- DIRECTIVE -
Extract from the records the stretch of lines from the one containing "ПРЕМІЯ МІСТА ЛІТЕРАТУРИ ЮНЕСКО" through the one containing "#16 : Corneille", both included, and reproduce them without change. Leave the pictures out of your answer.

+ + +

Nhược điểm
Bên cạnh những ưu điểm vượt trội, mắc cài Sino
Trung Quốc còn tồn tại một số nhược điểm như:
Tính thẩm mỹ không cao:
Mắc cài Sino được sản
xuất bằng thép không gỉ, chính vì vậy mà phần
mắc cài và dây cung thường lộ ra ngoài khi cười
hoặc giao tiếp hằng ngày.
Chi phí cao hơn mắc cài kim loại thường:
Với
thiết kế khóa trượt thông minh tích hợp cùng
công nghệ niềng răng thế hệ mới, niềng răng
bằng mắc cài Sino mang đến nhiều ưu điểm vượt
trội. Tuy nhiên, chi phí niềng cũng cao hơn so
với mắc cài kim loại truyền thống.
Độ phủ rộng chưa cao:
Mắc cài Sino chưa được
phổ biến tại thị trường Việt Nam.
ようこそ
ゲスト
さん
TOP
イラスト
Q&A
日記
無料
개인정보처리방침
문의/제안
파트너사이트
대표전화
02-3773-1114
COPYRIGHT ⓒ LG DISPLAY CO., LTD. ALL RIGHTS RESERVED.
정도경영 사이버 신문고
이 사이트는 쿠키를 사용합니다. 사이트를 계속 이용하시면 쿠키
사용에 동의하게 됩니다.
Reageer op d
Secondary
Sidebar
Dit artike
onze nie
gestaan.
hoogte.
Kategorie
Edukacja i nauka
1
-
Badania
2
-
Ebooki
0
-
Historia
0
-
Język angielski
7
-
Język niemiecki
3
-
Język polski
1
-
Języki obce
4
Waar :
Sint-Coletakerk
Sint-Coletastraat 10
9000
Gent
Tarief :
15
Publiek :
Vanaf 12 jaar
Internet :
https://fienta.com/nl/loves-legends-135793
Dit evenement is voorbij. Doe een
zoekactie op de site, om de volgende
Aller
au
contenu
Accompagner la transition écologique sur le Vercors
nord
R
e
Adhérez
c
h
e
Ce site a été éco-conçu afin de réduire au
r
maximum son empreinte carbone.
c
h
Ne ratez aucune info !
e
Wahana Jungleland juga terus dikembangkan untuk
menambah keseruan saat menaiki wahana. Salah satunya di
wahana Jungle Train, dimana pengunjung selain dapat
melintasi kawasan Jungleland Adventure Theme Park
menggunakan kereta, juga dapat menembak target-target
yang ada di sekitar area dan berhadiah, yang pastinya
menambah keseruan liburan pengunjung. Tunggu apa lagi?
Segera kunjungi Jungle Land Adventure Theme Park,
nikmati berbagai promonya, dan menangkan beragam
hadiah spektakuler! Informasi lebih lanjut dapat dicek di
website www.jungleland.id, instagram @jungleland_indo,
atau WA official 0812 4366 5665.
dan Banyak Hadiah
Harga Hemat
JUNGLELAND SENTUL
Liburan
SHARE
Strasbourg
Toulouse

+ + +

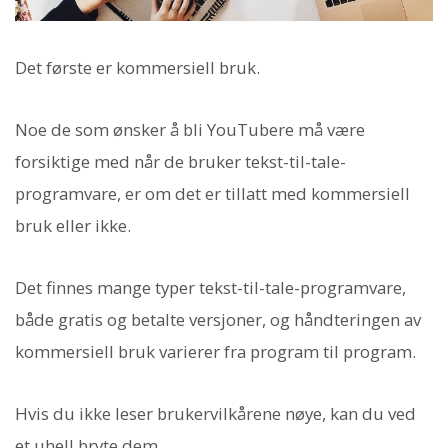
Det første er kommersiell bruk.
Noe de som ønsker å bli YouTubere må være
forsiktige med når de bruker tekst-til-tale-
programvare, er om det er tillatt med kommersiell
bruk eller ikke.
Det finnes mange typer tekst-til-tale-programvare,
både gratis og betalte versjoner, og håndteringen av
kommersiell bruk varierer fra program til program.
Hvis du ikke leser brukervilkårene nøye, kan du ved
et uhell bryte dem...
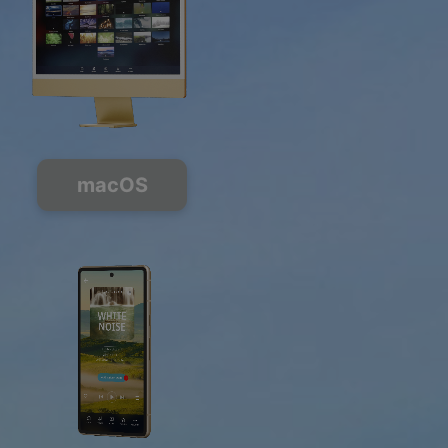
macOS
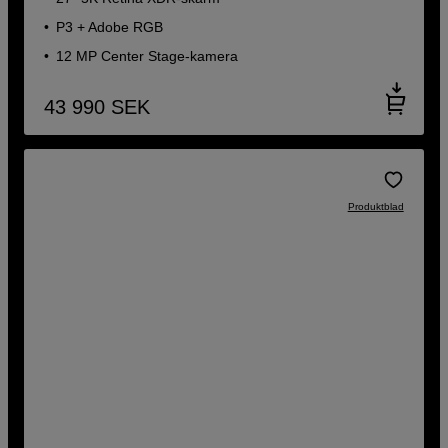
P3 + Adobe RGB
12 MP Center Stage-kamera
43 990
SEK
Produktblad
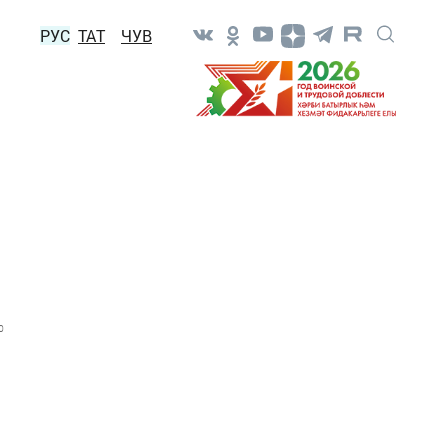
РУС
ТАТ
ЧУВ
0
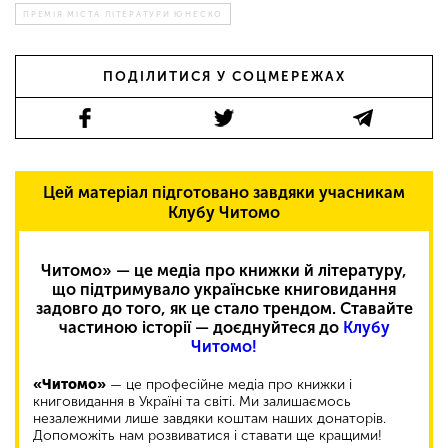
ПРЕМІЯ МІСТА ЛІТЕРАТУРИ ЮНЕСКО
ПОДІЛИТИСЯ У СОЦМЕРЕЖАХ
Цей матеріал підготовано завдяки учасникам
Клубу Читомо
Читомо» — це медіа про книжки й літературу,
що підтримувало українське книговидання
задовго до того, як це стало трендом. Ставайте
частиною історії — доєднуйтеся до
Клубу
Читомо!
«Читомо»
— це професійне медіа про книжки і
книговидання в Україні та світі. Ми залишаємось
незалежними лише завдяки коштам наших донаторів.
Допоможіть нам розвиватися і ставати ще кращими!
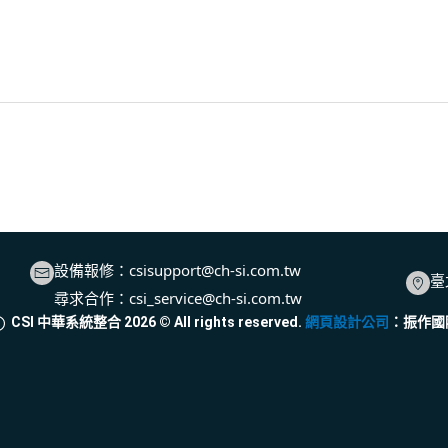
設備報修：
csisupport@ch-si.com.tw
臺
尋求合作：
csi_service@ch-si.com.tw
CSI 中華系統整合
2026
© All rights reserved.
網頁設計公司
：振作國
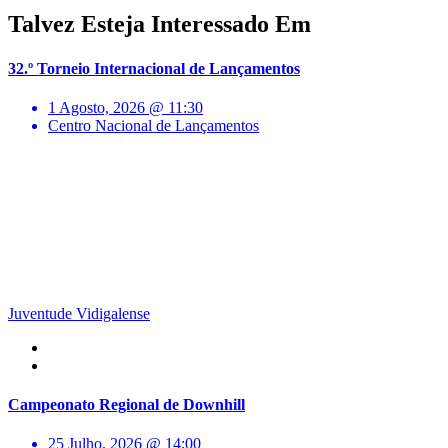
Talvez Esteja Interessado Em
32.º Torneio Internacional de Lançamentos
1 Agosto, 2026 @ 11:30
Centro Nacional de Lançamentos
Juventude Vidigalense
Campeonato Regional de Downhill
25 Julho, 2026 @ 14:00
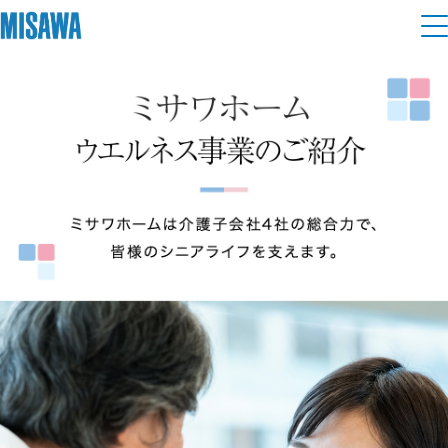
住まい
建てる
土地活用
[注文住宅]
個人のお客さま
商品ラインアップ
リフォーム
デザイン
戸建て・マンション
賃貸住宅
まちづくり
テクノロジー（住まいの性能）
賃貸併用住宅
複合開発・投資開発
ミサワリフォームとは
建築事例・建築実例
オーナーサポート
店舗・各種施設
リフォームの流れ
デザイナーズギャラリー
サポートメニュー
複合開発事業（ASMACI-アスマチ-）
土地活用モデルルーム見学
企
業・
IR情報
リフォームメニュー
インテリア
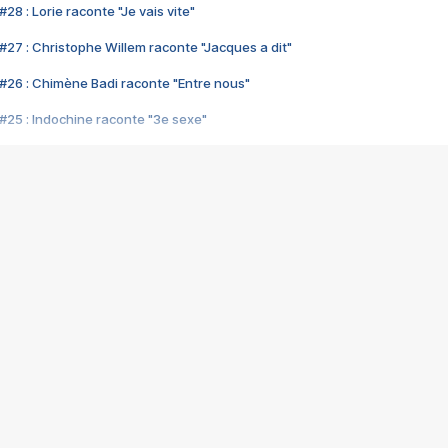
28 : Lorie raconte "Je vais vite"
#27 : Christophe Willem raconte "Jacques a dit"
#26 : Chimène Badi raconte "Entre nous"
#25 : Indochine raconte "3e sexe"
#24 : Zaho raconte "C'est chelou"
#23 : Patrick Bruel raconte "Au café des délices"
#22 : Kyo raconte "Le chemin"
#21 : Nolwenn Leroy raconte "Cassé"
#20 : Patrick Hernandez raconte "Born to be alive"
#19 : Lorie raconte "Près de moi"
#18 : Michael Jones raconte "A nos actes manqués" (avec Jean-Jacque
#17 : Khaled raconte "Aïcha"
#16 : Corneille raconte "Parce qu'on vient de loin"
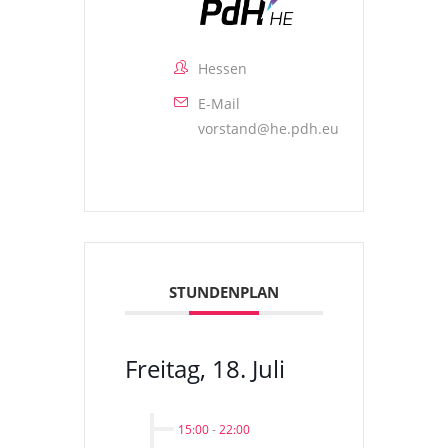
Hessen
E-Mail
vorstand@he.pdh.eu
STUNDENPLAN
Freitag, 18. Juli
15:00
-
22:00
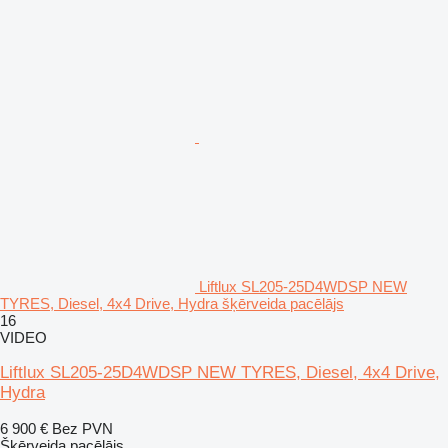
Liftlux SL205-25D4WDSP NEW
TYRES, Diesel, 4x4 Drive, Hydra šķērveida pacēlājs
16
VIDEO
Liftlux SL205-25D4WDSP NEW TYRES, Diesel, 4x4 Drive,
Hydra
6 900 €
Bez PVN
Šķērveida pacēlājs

+ + +

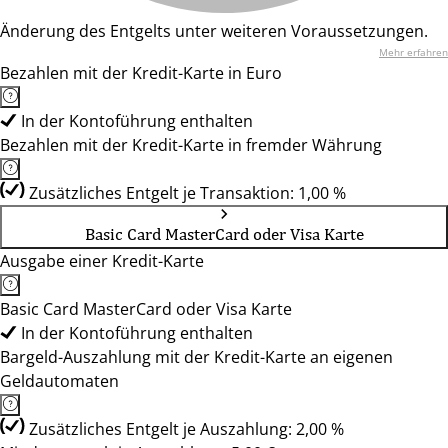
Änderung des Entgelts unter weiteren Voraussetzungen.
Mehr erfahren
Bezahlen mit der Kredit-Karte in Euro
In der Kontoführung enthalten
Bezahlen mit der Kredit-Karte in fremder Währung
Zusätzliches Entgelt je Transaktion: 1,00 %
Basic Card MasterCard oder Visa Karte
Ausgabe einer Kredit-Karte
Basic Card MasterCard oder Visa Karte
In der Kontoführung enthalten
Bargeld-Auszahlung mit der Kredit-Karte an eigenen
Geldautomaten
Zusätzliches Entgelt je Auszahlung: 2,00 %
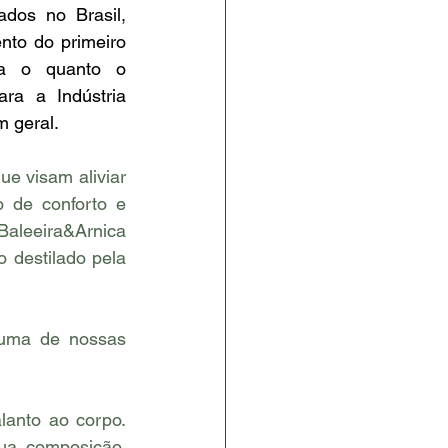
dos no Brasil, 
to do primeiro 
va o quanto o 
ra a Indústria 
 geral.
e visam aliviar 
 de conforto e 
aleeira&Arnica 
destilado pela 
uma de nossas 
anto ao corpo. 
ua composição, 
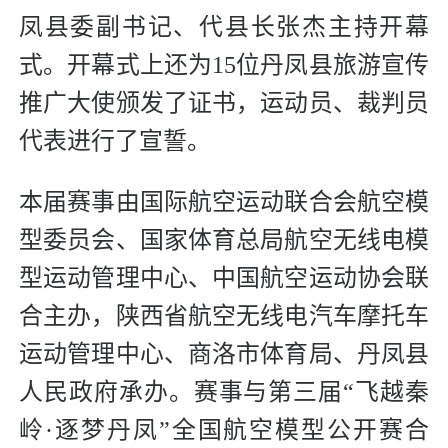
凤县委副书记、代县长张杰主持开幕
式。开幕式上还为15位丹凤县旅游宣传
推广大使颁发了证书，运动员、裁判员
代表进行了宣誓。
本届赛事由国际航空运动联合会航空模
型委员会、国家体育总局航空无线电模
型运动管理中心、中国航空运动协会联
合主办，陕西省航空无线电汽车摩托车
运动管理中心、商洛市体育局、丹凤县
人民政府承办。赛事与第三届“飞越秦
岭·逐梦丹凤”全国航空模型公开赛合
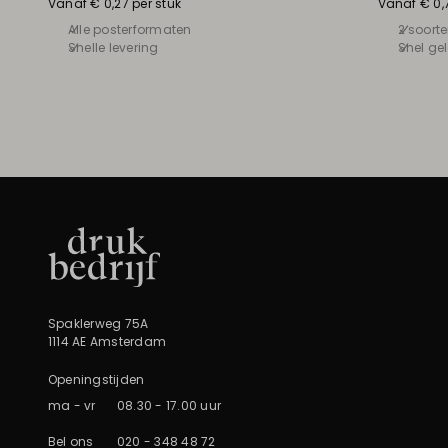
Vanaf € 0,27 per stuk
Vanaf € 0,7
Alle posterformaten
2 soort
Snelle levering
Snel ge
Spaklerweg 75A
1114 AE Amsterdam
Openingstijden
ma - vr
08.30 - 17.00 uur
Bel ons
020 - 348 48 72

+ + +

- RESULT OF THIS TASK -
ПРЕМІЯ МІСТА ЛІТЕРАТУРИ ЮНЕСКО
ПОДІЛИТИСЯ У СОЦМЕРЕЖАХ
Цей матеріал підготовано завдяки учасникам
Клубу Читомо
Читомо» — це медіа про книжки й літературу,
що підтримувало українське книговидання
задовго до того, як це стало трендом. Ставайте
частиною історії — доєднуйтеся до
Клубу
Читомо!
«Читомо»
— це професійне медіа про книжки і
книговидання в Україні та світі. Ми залишаємось
незалежними лише завдяки коштам наших донаторів.
Допоможіть нам розвиватися і ставати ще кращими!
設備報修：
csisupport@ch-si.com.tw
臺
尋求合作：
csi_service@ch-si.com.tw
CSI 中華系統整合
2026
© All rights reserved.
網頁設計公司
：振作國
Talvez Esteja Interessado Em
32.º Torneio Internacional de Lançamentos
1 Agosto, 2026 @ 11:30
Centro Nacional de Lançamentos
Juventude Vidigalense
Campeonato Regional de Downhill
25 Julho, 2026 @ 14:00
住まい
建てる
土地活用
[注文住宅]
個人のお客さま
商品ラインアップ
リフォーム
デザイン
戸建て・マンション
賃貸住宅
まちづくり
テクノロジー（住まいの性能）
賃貸併用住宅
複合開発・投資開発
ミサワリフォームとは
建築事例・建築実例
オーナーサポート
店舗・各種施設
リフォームの流れ
デザイナーズギャラリー
サポートメニュー
複合開発事業（ASMACI-アスマチ-）
土地活用モデルルーム見学
企
業・
IR情報
リフォームメニュー
インテリア
28 : Lorie raconte "Je vais vite"
#27 : Christophe Willem raconte "Jacques a dit"
#26 : Chimène Badi raconte "Entre nous"
#25 : Indochine raconte "3e sexe"
#24 : Zaho raconte "C'est chelou"
#23 : Patrick Bruel raconte "Au café des délices"
#22 : Kyo raconte "Le chemin"
#21 : Nolwenn Leroy raconte "Cassé"
#20 : Patrick Hernandez raconte "Born to be alive"
#19 : Lorie raconte "Près de moi"
#18 : Michael Jones raconte "A nos actes manqués" (avec Jean-Jacque
#17 : Khaled raconte "Aïcha"
#16 : Corneille raconte "Parce qu'on vient de loin"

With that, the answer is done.